PASSAGE:
╭──
# back again after a long break - need more purchase advice 72 lemans



## jasonmrenda (Aug 6, 2008)

hello everyone. i was on here almost a year ago when i was contemplating trading a sportster i built for a 68 GTO that needed work. i ended up selling the bike outright and paying some bills and found another harley project. well i just finished that project and feel like i am done with bikes for a while. i posted my bike for sale and have a guy interested in trading me for a 72 lemans - straight up. dont have many pics as of yet but i will go look and take some this weekend hopefully.

here is all the info i have currently:

from ad:
"1972 pontiac le mans 
great frame good body(rear quarter panels could use a little atention) runs strong rides smooth. lots of motor work push right around 450hp at the motor 
NON posi rear.price is firm at 4500. the car is not registered or inspected at the moment. it will need new tires for inspection and last week when i was doing new trans fluid , cause of the winter sitting i stripped one of the pan bolt holes out. so it leaked all the fluid out and will need the one hole re-tapped so i can not be driven right now. i will give you my motor cherry picker for the hassle. auto trans it has the turbo 350 trans and it is now a floor shift"

here is a link to my bike ad so you can see what i am selling. my reserve is close to his asking price.

eBay Motors: Harley-Davidson : Sportster (item 280334835477 end time Apr-23-09 16:16:56 PDT)
╰──
Stored items from a collection
╭──
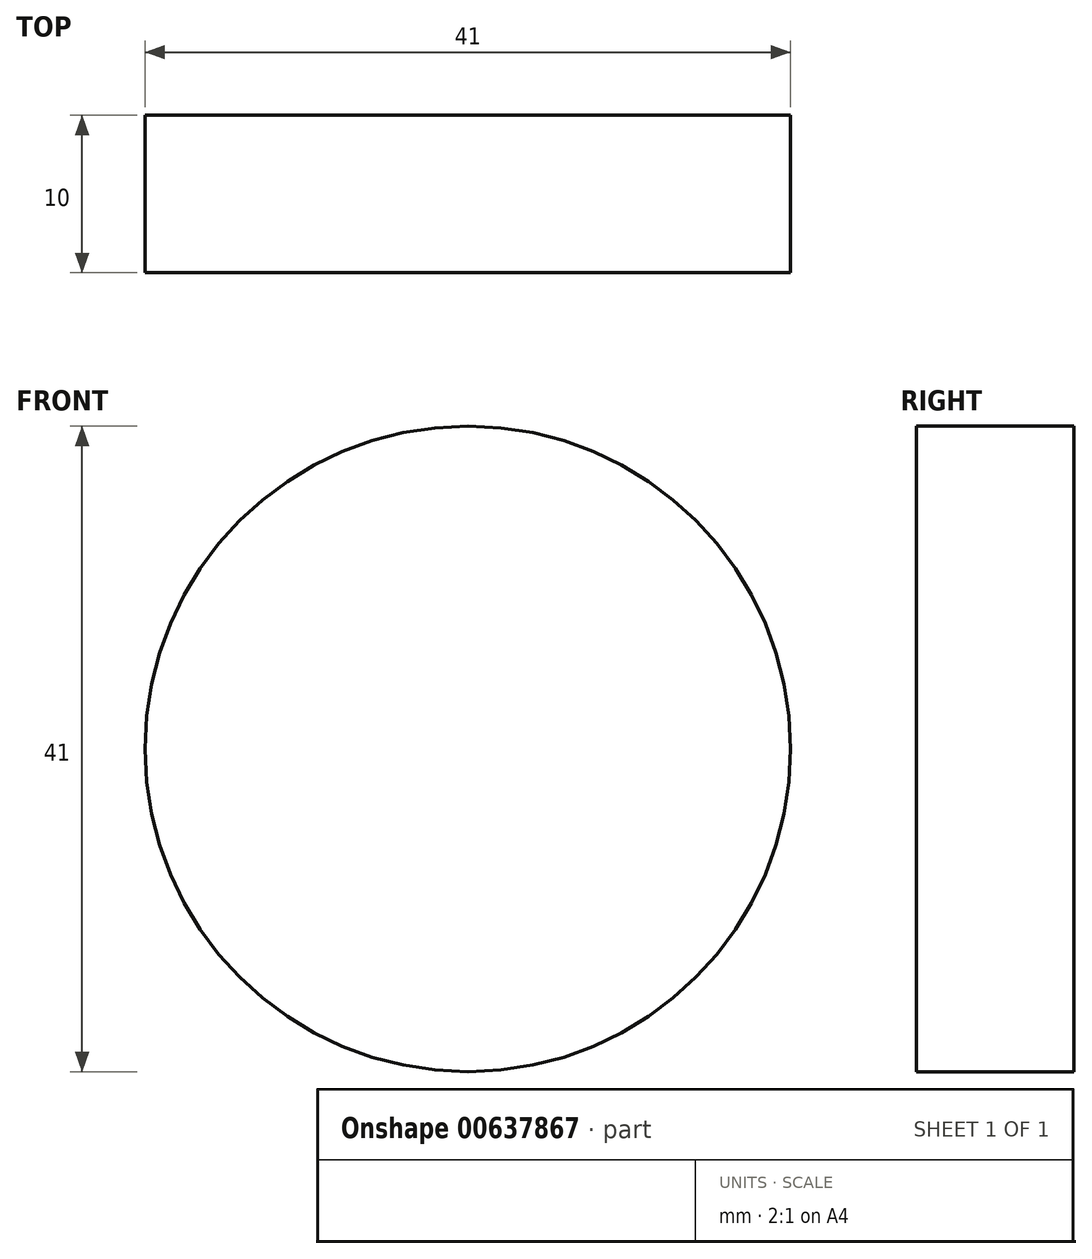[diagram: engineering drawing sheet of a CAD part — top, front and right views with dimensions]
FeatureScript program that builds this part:
annotation { "Feature Type Name" : "Feature", "Feature Type Description" : "" }
export const myFeature = defineFeature(function(context is Context, id is Id, definition is map)
    precondition{}
    {
        {
            var Q0;
            Q0=qCreatedBy(makeId("Front.planeOp"),FACE);
            var sketch = newSketch(context, id + "F0", { "sketchPlane" : qUnion([Q0])});
            skCircle(sketch, "E0", {"center": v(0, 0) * mm, "radius": 20.5 * mm});
            skSolve(sketch);
        }
        {
            var Q0;
            Q0 = qSketchRegion(id + "F0", true);
            extrude(context, id + "F1", {"entities" : qUnion([Q0]), "depth" : 10 * mm, "offsetDistance" : 25 * mm});
        }
    });
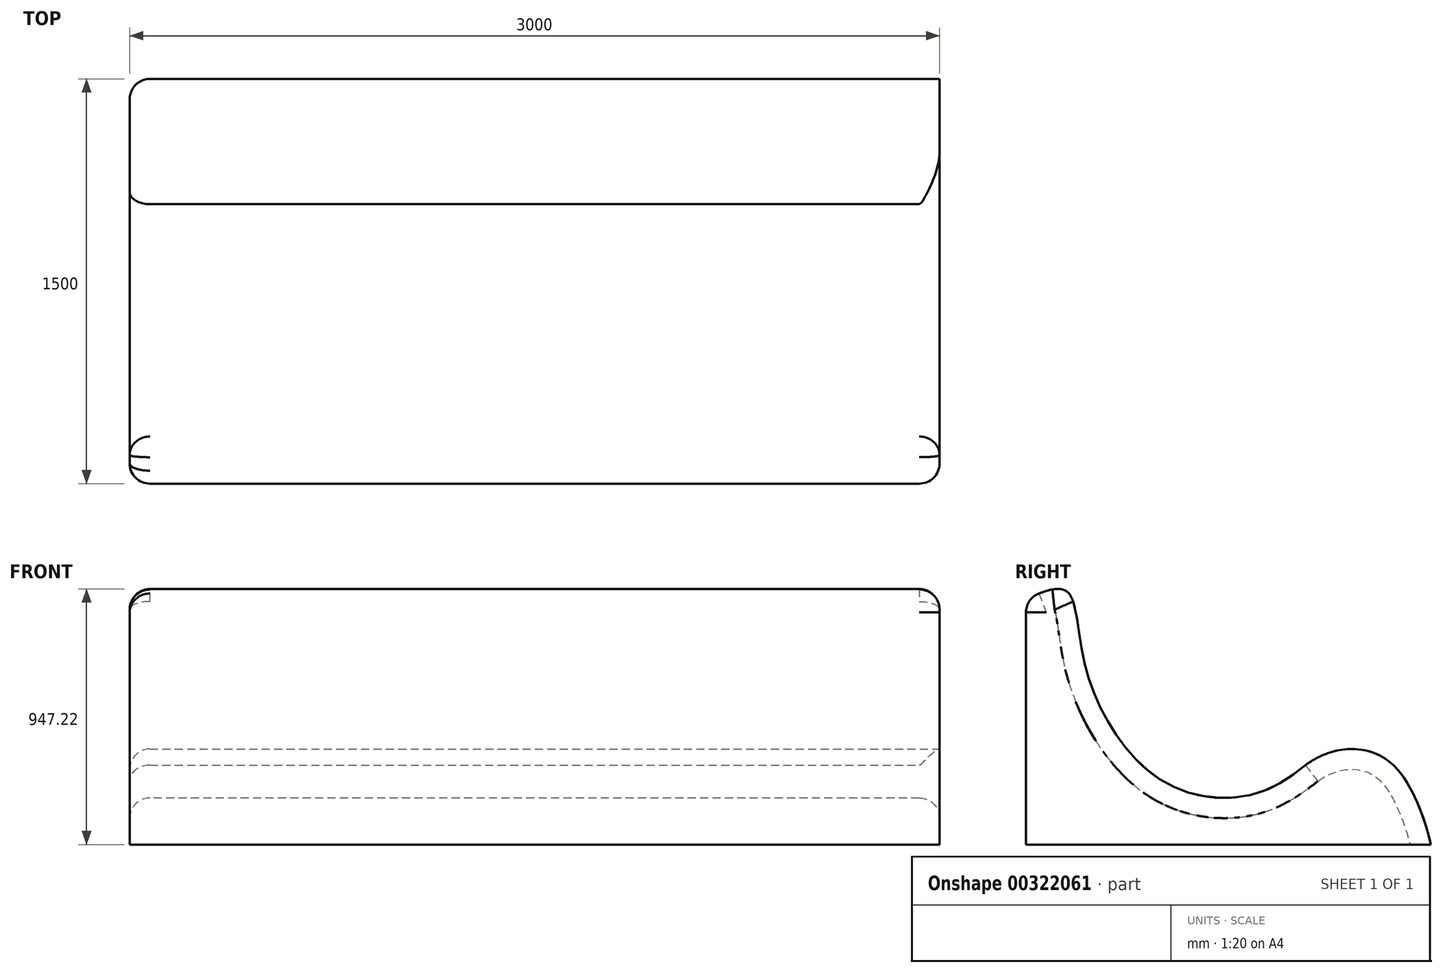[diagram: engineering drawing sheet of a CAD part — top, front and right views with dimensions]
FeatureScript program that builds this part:
annotation { "Feature Type Name" : "Feature", "Feature Type Description" : "" }
export const myFeature = defineFeature(function(context is Context, id is Id, definition is map)
    precondition{}
    {
        {
            var Q0;
            Q0=qCreatedBy(makeId("Top.planeOp"),FACE);
            var sketch = newSketch(context, id + "F0", { "sketchPlane" : qUnion([Q0])});
            skLineSegment(sketch, "E0.bottom", {"start": v(1500, 750) * mm, "end": v(-1500, 750) * mm});
            skLineSegment(sketch, "E0.top", {"start": v(1500, -750) * mm, "end": v(-1500, -750) * mm});
            skLineSegment(sketch, "E0.left", {"start": v(1500, 750) * mm, "end": v(1500, -750) * mm});
            skLineSegment(sketch, "E0.right", {"start": v(-1500, 750) * mm, "end": v(-1500, -750) * mm});
            skPoint(sketch, "E0.middle", {"position": v(0, 0) * mm});
            skSolve(sketch);
        }
        {
            var Q0;
            Q0=makeQuery(id+"F0.imprint","IMPRINT",FACE,{"disambiguationData":[TD([[makeQuery(id+"F0.imprint","IMPRINT",EDGE,{"derivedFrom":sQuery(id+"F0.wireOp",EDGE,"E0.bottom")}),1.0]])]});
            extrude(context, id + "F1", {"entities" : qUnion([Q0]), "depth" : 1100 * mm});
        }
        {
            var Q0;
            Q0=makeQuery(id+"F1.opExtrude","SWEPT_FACE",FACE,{"disambiguationData":[OSD([sQuery(id+"F0.wireOp",EDGE,"E0.left")])]});
            var sketch = newSketch(context, id + "F2", { "sketchPlane" : qUnion([Q0])});
            skFitSpline(sketch, "E1", {"points": [v(285.53, 294.34) * mm, v(72.43, 181.8) * mm, v(-258.57, 244.97) * mm, v(-531.42, 666.27) * mm, v(-600.03, 938.51) * mm, v(-750, 910.01) * mm], "startDerivative": vector(-1085.77, -869.27) * mm, "endDerivative": vector(-1225.47, -530.78) * mm});
            skFitSpline(sketch, "E2", {"points": [v(285.53, 294.34) * mm, v(562.47, 328.94) * mm, v(683.47, 189.49) * mm, v(750, 0) * mm], "startDerivative": vector(817.17, 592.14) * mm, "endDerivative": vector(134.38, -613.07) * mm});
            skSolve(sketch);
        }
        {
            var Q0;
            Q0 = qSketchRegion(id + "F2", true);
            var Q1;
            {var subQ2=sQuery(id+"F2.wireOp",EDGE,"E1");Q1=makeQuery(id+"F2.imprint","IMPRINT",FACE,{"disambiguationData":[TD([[makeQuery(id+"F2.imprint","IMPRINT",EDGE,{"derivedFrom":subQ2}),-1.0]])]});}
            extrude(context, id + "F3", {"entities" : qUnion([Q0, Q1]), "operationType" : NewBodyOperationType.REMOVE, "oppositeDirection" : true, "depth" : 3173 * mm});
        }
        {
            var Q0;
            Q0=makeQuery(id+"F3.boolean.opBoolean","INTERSECT",EDGE,{"derivedFrom":[makeQuery(id+"F1.opExtrude","SWEPT_FACE",FACE,{"disambiguationData":[OSD([sQuery(id+"F0.wireOp",EDGE,"E0.right")])]}),makeQuery(id+"F3.opExtrude","SWEPT_FACE",FACE,{"disambiguationData":[OSD([sQuery(id+"F2.wireOp",EDGE,"E2")])]})]});
            var Q1;
            Q1=makeQuery(id+"F3.boolean.opBoolean","INTERSECT",EDGE,{"derivedFrom":[makeQuery(id+"F1.opExtrude","SWEPT_FACE",FACE,{"disambiguationData":[OSD([sQuery(id+"F0.wireOp",EDGE,"E0.right")])]}),makeQuery(id+"F3.opExtrude","SWEPT_FACE",FACE,{"disambiguationData":[OSD([sQuery(id+"F2.wireOp",EDGE,"E1")])]})]});
            var Q2;
            Q2=makeQuery(id+"F3.boolean.opBoolean","COPY",EDGE,{"derivedFrom":makeQuery(id+"F3.opExtrude","SWEPT_EDGE",EDGE,{"disambiguationData":[OSD([sQuery(id+"F0.wireOp",EDGE,"E0.top"),sQuery(id+"F0.wireOp",EDGE,"E0.left"),sQuery(id+"F2.wireOp",EDGE,"E1")])]})});
            var Q3;
            Q3=makeQuery(id+"F1.opExtrude","SWEPT_EDGE",EDGE,{"disambiguationData":[OSD([sQuery(id+"F0.wireOp",EDGE,"E0.top"),sQuery(id+"F0.wireOp",EDGE,"E0.left")])]});
            var Q4;
            Q4=makeQuery(id+"F3.boolean.opBoolean","COPY",EDGE,{"derivedFrom":makeQuery(id+"F3.opExtrude","CAP_EDGE",EDGE,{"disambiguationData":[OSD([sQuery(id+"F2.wireOp",EDGE,"E1")])],"isStart":true})});
            var Q5;
            Q5=makeQuery(id+"F3.boolean.opBoolean","COPY",EDGE,{"derivedFrom":makeQuery(id+"F3.opExtrude","CAP_EDGE",EDGE,{"disambiguationData":[OSD([sQuery(id+"F2.wireOp",EDGE,"E2")])],"isStart":true})});
            fillet(context, id + "F4", {"entities" : qUnion([Q0, Q1, Q2, Q3, Q4, Q5]), "radius" : 75 * mm, "tangentPropagation" : true, "allowEdgeOverflow" : false});
        }
        {
            var Q0;
            Q0=makeQuery(id+"F1.opExtrude","SWEPT_EDGE",EDGE,{"disambiguationData":[OSD([sQuery(id+"F0.wireOp",EDGE,"E0.top"),sQuery(id+"F0.wireOp",EDGE,"E0.right")])]});
            fillet(context, id + "F5", {"entities" : qUnion([Q0]), "radius" : 75 * mm, "tangentPropagation" : true, "allowEdgeOverflow" : false});
        }
    });
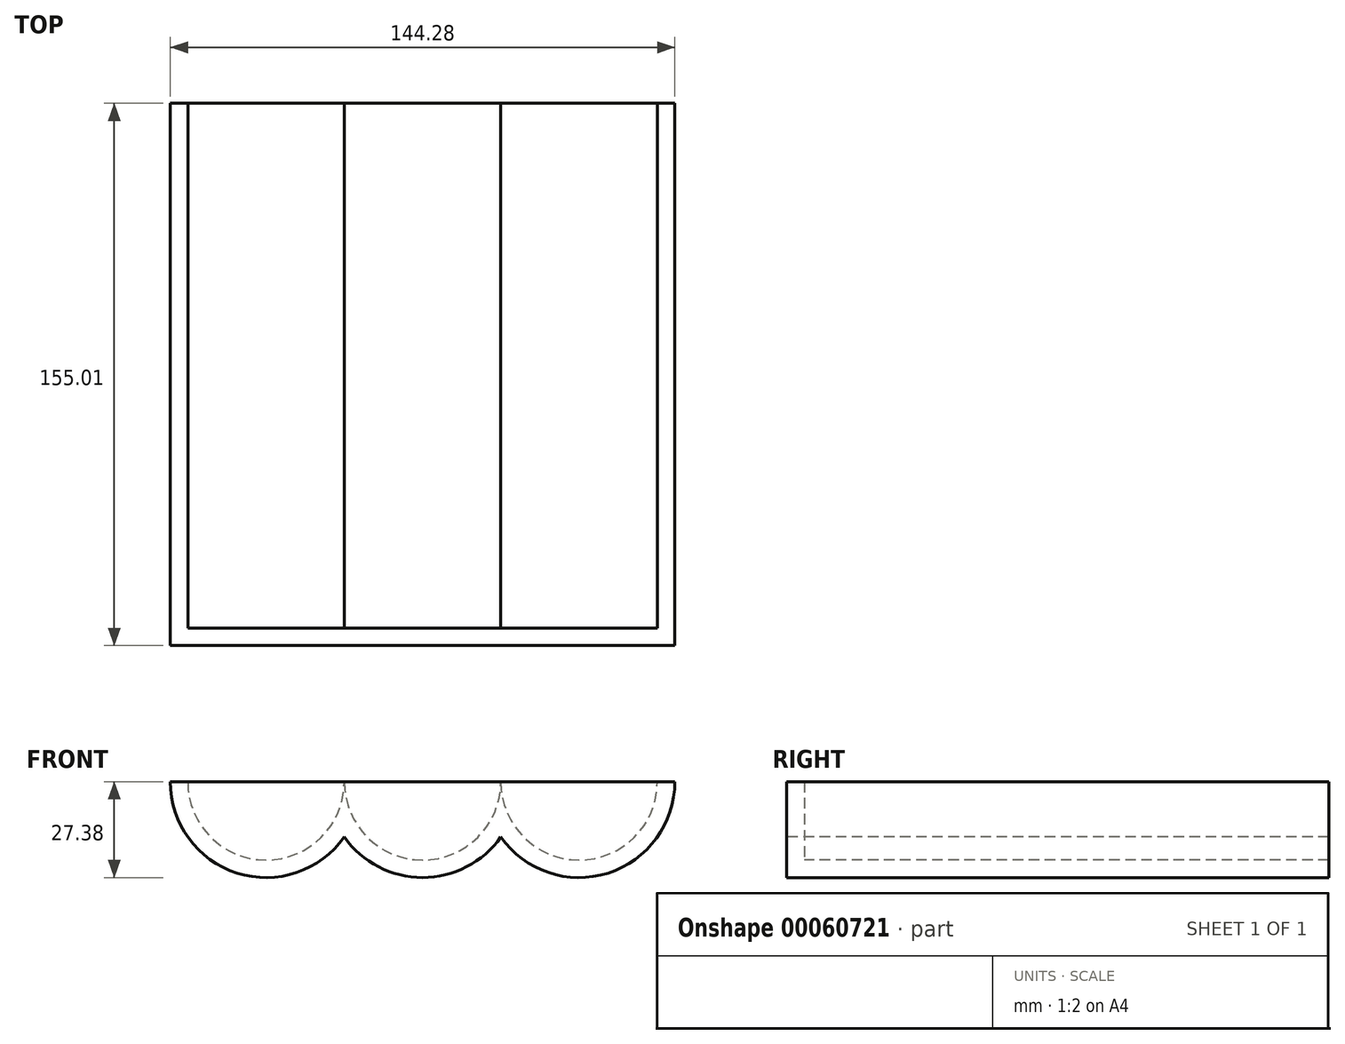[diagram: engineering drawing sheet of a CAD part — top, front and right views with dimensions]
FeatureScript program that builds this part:
annotation { "Feature Type Name" : "Feature", "Feature Type Description" : "" }
export const myFeature = defineFeature(function(context is Context, id is Id, definition is map)
    precondition{}
    {
        {
            var Q0;
            Q0=qCreatedBy(makeId("Front.planeOp"),FACE);
            var sketch = newSketch(context, id + "F0", { "sketchPlane" : qUnion([Q0])});
            skArc(sketch, "E0", {"start": v(-111.9, 0) * mm, "mid": v(-89.52, -22.38) * mm, "end": v(-67.14, 0) * mm});
            skArc(sketch, "E1", {"start": v(-67.14, 0) * mm, "mid": v(-44.76, -22.38) * mm, "end": v(-22.38, 0) * mm});
            skArc(sketch, "E2", {"start": v(-22.38, 0) * mm, "mid": v(0, -22.38) * mm, "end": v(22.38, 0) * mm});
            skArc(sketch, "E3.0", {"start": v(-22.38, -15.77) * mm, "mid": v(8.27, -26.1) * mm, "end": v(27.38, 0) * mm});
            skArc(sketch, "E3.1", {"start": v(-67.14, -15.77) * mm, "mid": v(-44.76, -27.38) * mm, "end": v(-22.38, -15.77) * mm});
            skArc(sketch, "E3.2", {"start": v(-116.9, 0) * mm, "mid": v(-97.8, -26.1) * mm, "end": v(-67.14, -15.77) * mm});
            skLineSegment(sketch, "E4", {"start": v(-116.9, 0) * mm, "end": v(-111.9, 0) * mm});
            skLineSegment(sketch, "E5", {"start": v(22.38, 0) * mm, "end": v(27.38, 0) * mm});
            skSolve(sketch);
        }
        {
            var Q0;
            Q0=makeQuery(id+"F0.imprint","IMPRINT",FACE,{"disambiguationData":[TD([[makeQuery(id+"F0.imprint","IMPRINT",EDGE,{"derivedFrom":sQuery(id+"F0.wireOp",EDGE,"E0")}),-1.0]])]});
            extrude(context, id + "F1", {"entities" : qUnion([Q0]), "oppositeDirection" : true, "depth" : 150 * mm});
        }
        {
            var Q0;
            Q0=makeQuery(id+"F1.opExtrude","CAP_FACE",FACE,{"disambiguationData":[OSD([sQuery(id+"F0.wireOp",EDGE,"E0"),sQuery(id+"F0.wireOp",EDGE,"E1"),sQuery(id+"F0.wireOp",EDGE,"E2"),sQuery(id+"F0.wireOp",EDGE,"E3.0"),sQuery(id+"F0.wireOp",EDGE,"E3.1"),sQuery(id+"F0.wireOp",EDGE,"E3.2"),sQuery(id+"F0.wireOp",EDGE,"E4"),sQuery(id+"F0.wireOp",EDGE,"E5")])],"isStart":true});
            var sketch = newSketch(context, id + "F2", { "sketchPlane" : qUnion([Q0])});
            skLineSegment(sketch, "E6.right", {"start": v(27.38, 0) * mm, "end": v(27.38, 0) * mm});
            skPoint(sketch, "E7.endSnap0", {"position": v(8.27, -26.1) * mm});
            skPoint(sketch, "E8", {"position": v(-114.4, 0) * mm});
            skLineSegment(sketch, "E9", {"start": v(-116.9, 0) * mm, "end": v(27.38, 0) * mm});
            skArc(sketch, "E10", {"start": v(-116.9, 0) * mm, "mid": v(-97.8, -26.1) * mm, "end": v(-67.14, -15.77) * mm});
            skArc(sketch, "E11", {"start": v(-67.14, -15.77) * mm, "mid": v(-44.76, -27.38) * mm, "end": v(-22.38, -15.77) * mm});
            skArc(sketch, "E12", {"start": v(-22.38, -15.77) * mm, "mid": v(8.27, -26.1) * mm, "end": v(27.38, 0) * mm});
            skSolve(sketch);
        }
        {
            var Q0;
            Q0 = qSketchRegion(id + "F2", true);
            extrude(context, id + "F3", {"entities" : qUnion([Q0]), "operationType" : NewBodyOperationType.ADD, "depth" : 5 * mm});
        }
        {
            var Q0;
            Q0=makeQuery(id+"F3.opExtrude","CAP_FACE",FACE,{"disambiguationData":[OSD([sQuery(id+"F2.wireOp",EDGE,"E9"),sQuery(id+"F2.wireOp",EDGE,"E10"),sQuery(id+"F2.wireOp",EDGE,"E11"),sQuery(id+"F2.wireOp",EDGE,"E12")])],"isStart":false});
            var sketch = newSketch(context, id + "F4", { "sketchPlane" : qUnion([Q0])});
            skLineSegment(sketch, "E13.bottom", {"start": v(-127.6, 19.48) * mm, "end": v(32.2, 19.48) * mm});
            skLineSegment(sketch, "E13.top", {"start": v(-127.6, -7.19) * mm, "end": v(32.2, -7.19) * mm});
            skLineSegment(sketch, "E13.left", {"start": v(-127.6, 19.48) * mm, "end": v(-127.6, -7.19) * mm});
            skLineSegment(sketch, "E13.right", {"start": v(32.2, 19.48) * mm, "end": v(32.2, -7.19) * mm});
            skSolve(sketch);
        }
        {
            var Q0;
            Q0=makeQuery(id+"F4.imprint","IMPRINT",FACE,{"disambiguationData":[TD([[makeQuery(id+"F4.imprint","IMPRINT",EDGE,{"derivedFrom":sQuery(id+"F4.wireOp",EDGE,"E13.bottom")}),-1.0]])]});
            var Q1;
            Q1=makeQuery(id+"F1.opExtrude","SWEPT_FACE",FACE,{"disambiguationData":[OSD([sQuery(id+"F0.wireOp",EDGE,"E2")])]});
            extrude(context, id + "F5", {"entities" : qUnion([Q0]), "operationType" : NewBodyOperationType.REMOVE, "oppositeDirection" : true, "endBoundEntityFace" : qUnion([Q1]), "depth" : 165.36 * mm});
        }
    });
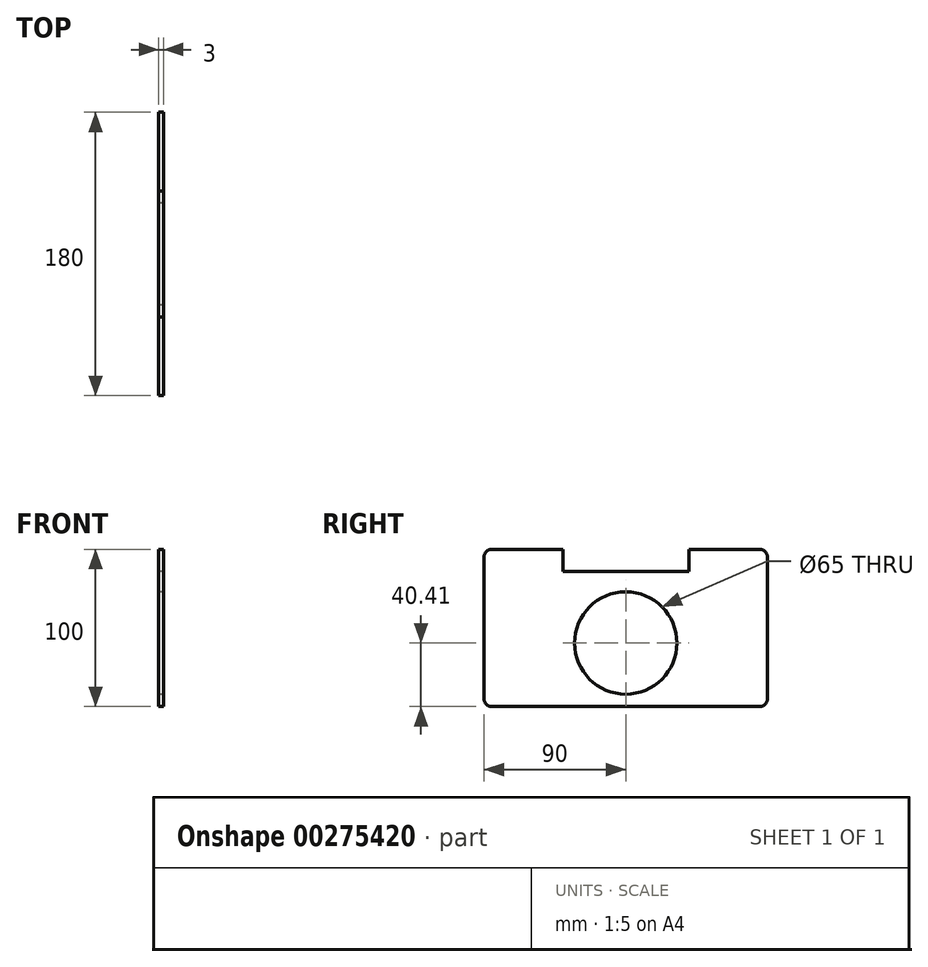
╰──
BRIEF A: In the Le Mans forum post, copy word for word everything from "here is a link" down to "Apr-23-09 16:16:56 PDT)".
BRIEF B: Shorten the paragraph of the Le Mans forum post that opens with "hello everyone," keeping its main facts.
BRIEF C: Write the next part of the Le Mans forum post, picking up from its last line.

RIGHT ANSWER A:
here is a link to my bike ad so you can see what i am selling. my reserve is close to his asking price.

eBay Motors: Harley-Davidson : Sportster (item 280334835477 end time Apr-23-09 16:16:56 PDT)

RIGHT ANSWER B: Almost a year ago, the poster was on the forum considering trading a self-built Sportster for a '68 GTO that needed work. Instead, the bike was sold outright, some bills were paid, and another Harley project was found. That project is now finished, and the poster feels done with bikes for a while. The bike has been listed for sale, and a man is interested in trading a '72 LeMans for it straight up. There are few pictures so far, but the poster hopes to take some this weekend.

RIGHT ANSWER C:
so i guess i need help determining if this would be a fair swap or what that car is worth? just ballpark as obv with no pics it is impossible.

thank you again everyone.


----------



## Ranger01 (Nov 14, 2008)

Thats not a bad paint job for just rattlecanning it... looks to me like it couldve just used some sanding pre and post clear.

But to the matter at hand,
From what I read that does seem to be a good deal, but without pictures of the car its kind of hard to tell either way.


----------



## jasonmrenda (Aug 6, 2008)

well i went and lookd at the lemans today and i am really excited. sounds great. needs a bolt hole drilled and tapped in the tranny pan and thats it. the paint is a crappy maaco job but i can live with it for now. interior is great. disk brake conversion on front done already. 

pics here:

Kodakgallery.com: Slideshow

course i forgot to get a front end shot - duh. 

what would you guess this to be worth? 2500-4500?


----------



## Ranger01 (Nov 14, 2008)

Your getting a steal! That kind of car up here would be going for twice that (at a minimum).

The paint actually aint too bad for a mako job.

A couple things to look out for is:
- Bondo, how much and where. (a "good" bondo job can make a $500 car look like a $9k car)
- Frame rust (depending on where it came from)
-The engine
- The rust that seems to be forming under that paint job. (as in the door jams)


----------



## jasonmrenda (Aug 6, 2008)

cool - i am pretty stoked. i have less than 2500 into the bike (some may say thats too much lol! but for a harley of any kind thats pretty low cash for a bike). he was asking 4500 for his car and just wants to trade straight up.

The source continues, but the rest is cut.